Drug Discovery: Rapid, accurate binding affinity estimation facilitates virtual screening and prioritization of large chemical libraries. With computation times in the tens of milliseconds per complex (compared to hours for AB–FEP), high-throughput application is feasible.
Toxicity Assessment: Specific validation on ERα-related toxicology (as in ToxBench) enables efficient risk profiling for endocrine disruptors in compound pipelines.
Lead Optimization: The physically regularized energy landscape and gradient availability enable downstream applications in ligand design and molecular docking, supporting optimization tasks.
Resource Efficiency: By integrating unlabeled data, DualBind maximizes information extraction from available structures, alleviating reliance on expensive experimental affinity measurements.

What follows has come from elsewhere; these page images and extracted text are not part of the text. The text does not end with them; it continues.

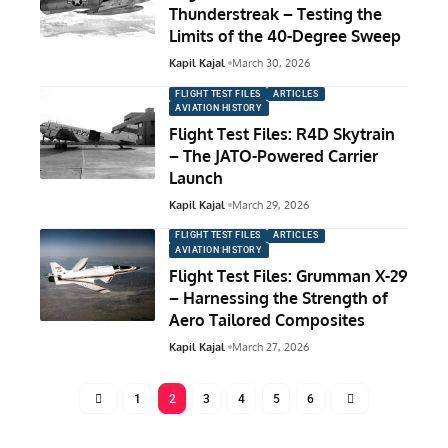
Thunderstreak – Testing the
Limits of the 40-Degree Sweep
Kapil Kajal
March 30, 2026
FLIGHT TEST FILES
ARTICLES
AVIATION HISTORY
Flight Test Files: R4D Skytrain
– The JATO-Powered Carrier
Launch
Kapil Kajal
March 29, 2026
FLIGHT TEST FILES
ARTICLES
AVIATION HISTORY
Flight Test Files: Grumman X-29
– Harnessing the Strength of
Aero Tailored Composites
Kapil Kajal
March 27, 2026
1
2
3
4
5
6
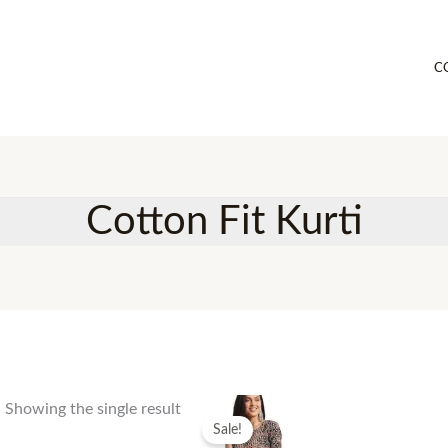
C
Cotton Fit Kurti
Showing the single result
Sale!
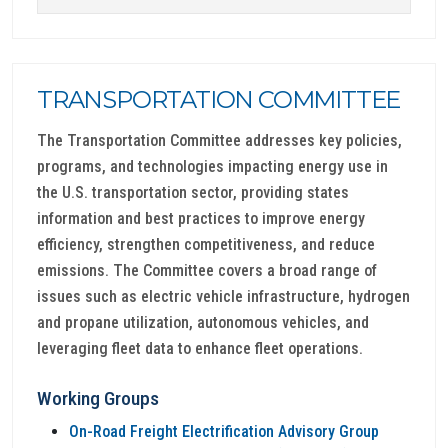
TRANSPORTATION COMMITTEE
The Transportation Committee addresses key policies,
programs, and technologies impacting energy use in
the U.S. transportation sector, providing states
information and best practices to improve energy
efficiency, strengthen competitiveness, and reduce
emissions. The Committee covers a broad range of
issues such as electric vehicle infrastructure, hydrogen
and propane utilization, autonomous vehicles, and
leveraging fleet data to enhance fleet operations.
Working Groups
On-Road Freight Electrification Advisory Group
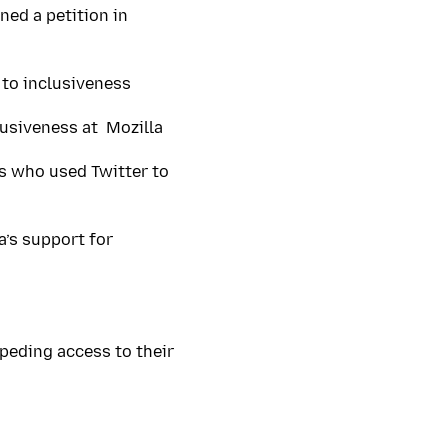
ned a petition in
 to inclusiveness
lusiveness at Mozilla
s who used Twitter to
a’s support for
peding access to their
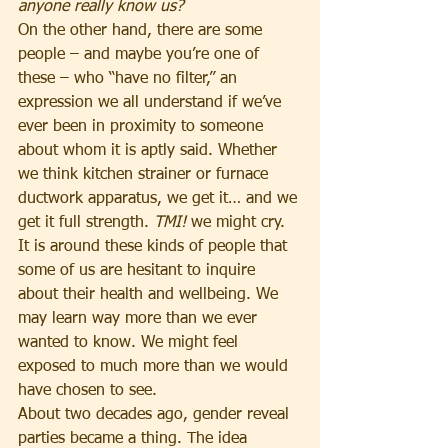
anyone really know us?
On the other hand, there are some 
people – and maybe you’re one of 
these – who “have no filter,” an 
expression we all understand if we’ve 
ever been in proximity to someone 
about whom it is aptly said. Whether 
we think kitchen strainer or furnace 
ductwork apparatus, we get it… and we 
get it full strength. 
TMI!
 we might cry. 
It is around these kinds of people that 
some of us are hesitant to inquire 
about their health and wellbeing. We 
may learn way more than we ever 
wanted to know. We might feel 
exposed to much more than we would 
have chosen to see.
About two decades ago, gender reveal 
parties became a thing. The idea 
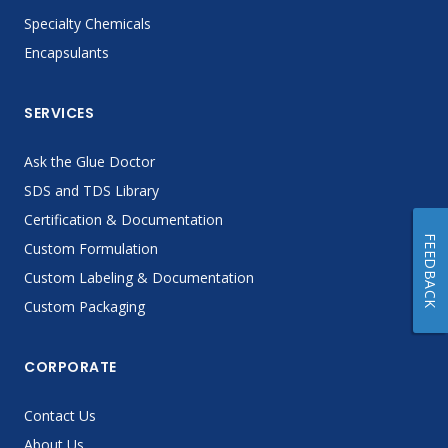
Specialty Chemicals
Encapsulants
SERVICES
Ask the Glue Doctor
SDS and TDS Library
Certification & Documentation
FEEDBACK
Custom Formulation
Custom Labeling & Documentation
Custom Packaging
CORPORATE
Contact Us
About Us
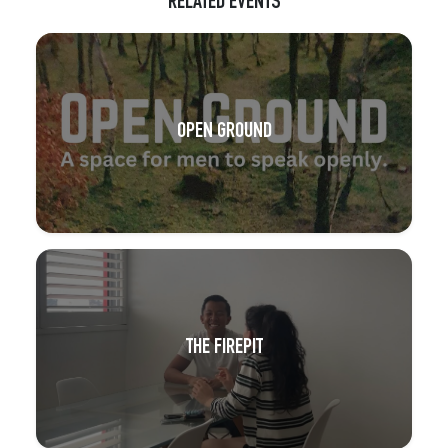
RELATED EVENTS
OPEN GROUND
THE FIREPIT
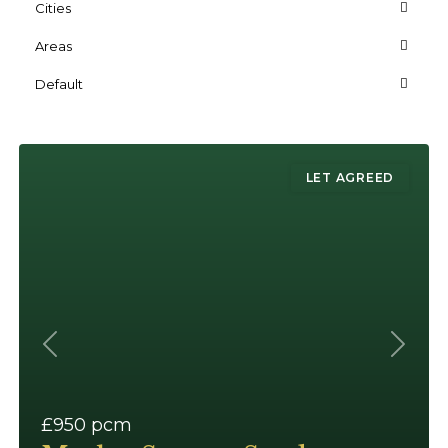
Cities
Areas
Default
LET AGREED
Previous
Next
£950
pcm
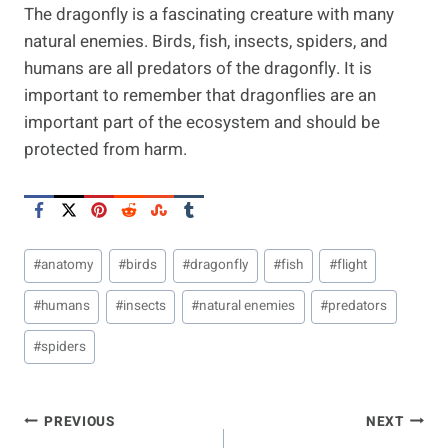
The dragonfly is a fascinating creature with many
natural enemies. Birds, fish, insects, spiders, and
humans are all predators of the dragonfly. It is
important to remember that dragonflies are an
important part of the ecosystem and should be
protected from harm.
Post
#
anatomy
#
birds
#
dragonfly
#
fish
#
flight
Tags:
#
humans
#
insects
#
natural enemies
#
predators
#
spiders
Post
PREVIOUS
NEXT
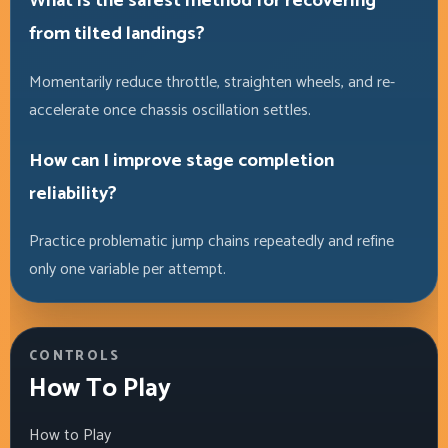
What is the safest method for recovering
from tilted landings?
Momentarily reduce throttle, straighten wheels, and re-
accelerate once chassis oscillation settles.
How can I improve stage completion
reliability?
Practice problematic jump chains repeatedly and refine
only one variable per attempt.
CONTROLS
How To Play
How to Play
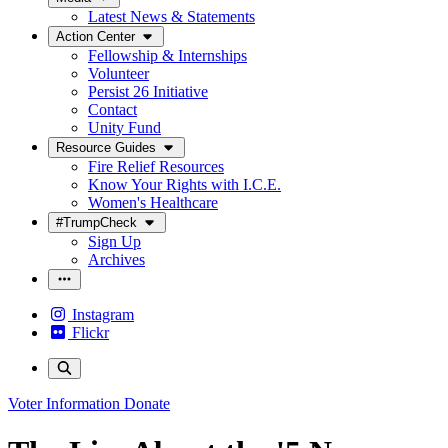
Latest News & Statements
Action Center
Fellowship & Internships
Volunteer
Persist 26 Initiative
Contact
Unity Fund
Resource Guides
Fire Relief Resources
Know Your Rights with I.C.E.
Women's Healthcare
#TrumpCheck
Sign Up
Archives
Instagram
Flickr
Voter Information
Donate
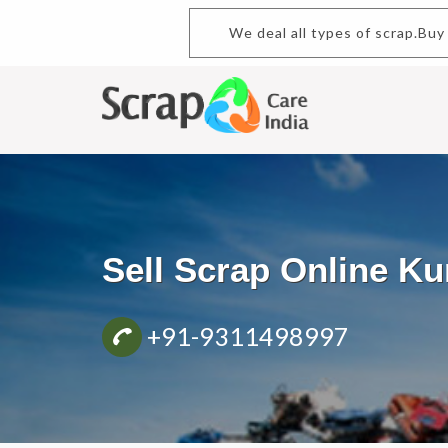
We deal all types of scrap.Buy 
Sell Scrap Online K
+91-9311498997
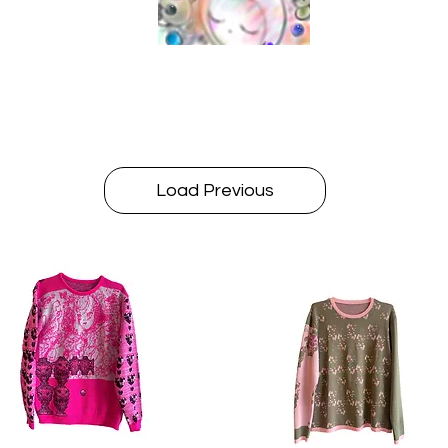
Load Previous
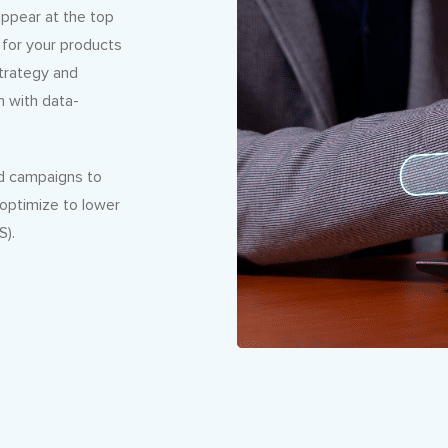
ppear at the top
 for your products
strategy and
n with data-
ad campaigns to
 optimize to lower
S).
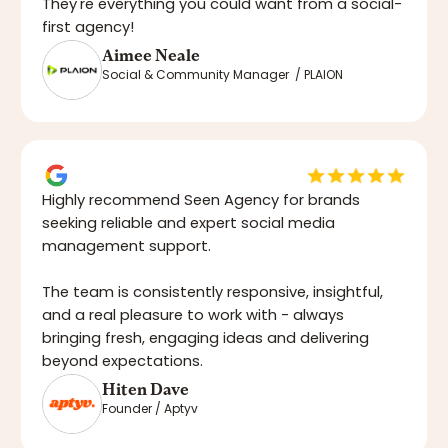
They're everything you could want from a social-
first agency!
Aimee Neale
Social & Community Manager / PLAION
Highly recommend Seen Agency for brands
seeking reliable and expert social media
management support.
The team is consistently responsive, insightful,
and a real pleasure to work with - always
bringing fresh, engaging ideas and delivering
beyond expectations.
Hiten Dave
Founder / Aptyv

The dual-loss approach and general architecture are adaptable to other molecular interaction prediction tasks and can be extended or used as a backbone for generative modeling in computational biology.

7. Future Directions and Theoretical Context

DualBind exemplifies an emerging class of models that incorporate both supervision and unsupervised distributional regularization to balance accuracy and generalizability. Its SE(3)-invariant energy formulation aligns with trends in geometric deep learning. A plausible implication is that such frameworks could be extended to model other macromolecular interactions or guide structure-based generative models for molecular design.

Dynamic feature binding—addressed in related work for perception and vision—has conceptual analogies with the DualBind loss, as both aim to disambiguate compositional inputs into physically or semantically coherent outputs (Greff et al., 2015, Taghipour et al., 27 Feb 2024). The dual-objective principle can inform architectural and methodological choices in broader domains where labeled data is scarce but domain-specific constraints and priors are available.

In summary, DualBind’s design, mathematical grounding, and demonstrated empirical performance provide a robust and extensible foundation for affinity prediction tasks in computational chemistry and allied fields.